━━ Raw data ━━
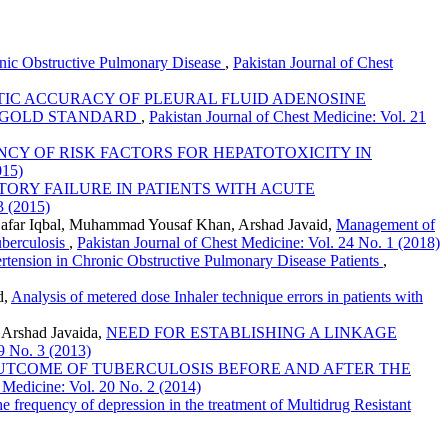
onic Obstructive Pulmonary Disease
,
Pakistan Journal of Chest
IC ACCURACY OF PLEURAL FLUID ADENOSINE
A GOLD STANDARD
,
Pakistan Journal of Chest Medicine: Vol. 21
CY OF RISK FACTORS FOR HEPATOTOXICITY IN
015)
ORY FAILURE IN PATIENTS WITH ACUTE
3 (2015)
 Zafar Iqbal, Muhammad Yousaf Khan, Arshad Javaid,
Management of
uberculosis
,
Pakistan Journal of Chest Medicine: Vol. 24 No. 1 (2018)
tension in Chronic Obstructive Pulmonary Disease Patients
,
d,
Analysis of metered dose Inhaler technique errors in patients with
 Arshad Javaida,
NEED FOR ESTABLISHING A LINKAGE
19 No. 3 (2013)
UTCOME OF TUBERCULOSIS BEFORE AND AFTER THE
t Medicine: Vol. 20 No. 2 (2014)
e frequency of depression in the treatment of Multidrug Resistant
━━━
*What is required*: When pictures appear among the entries, skip them and copy all remaining text precisely.

*Exercise solution*:
onic Obstructive Pulmonary Disease
,
Pakistan Journal of Chest
IC ACCURACY OF PLEURAL FLUID ADENOSINE
A GOLD STANDARD
,
Pakistan Journal of Chest Medicine: Vol. 21
CY OF RISK FACTORS FOR HEPATOTOXICITY IN
015)
ORY FAILURE IN PATIENTS WITH ACUTE
3 (2015)
 Zafar Iqbal, Muhammad Yousaf Khan, Arshad Javaid,
Management of
uberculosis
,
Pakistan Journal of Chest Medicine: Vol. 24 No. 1 (2018)
tension in Chronic Obstructive Pulmonary Disease Patients
,
d,
Analysis of metered dose Inhaler technique errors in patients with
 Arshad Javaida,
NEED FOR ESTABLISHING A LINKAGE
19 No. 3 (2013)
UTCOME OF TUBERCULOSIS BEFORE AND AFTER THE
t Medicine: Vol. 20 No. 2 (2014)
e frequency of depression in the treatment of Multidrug Resistant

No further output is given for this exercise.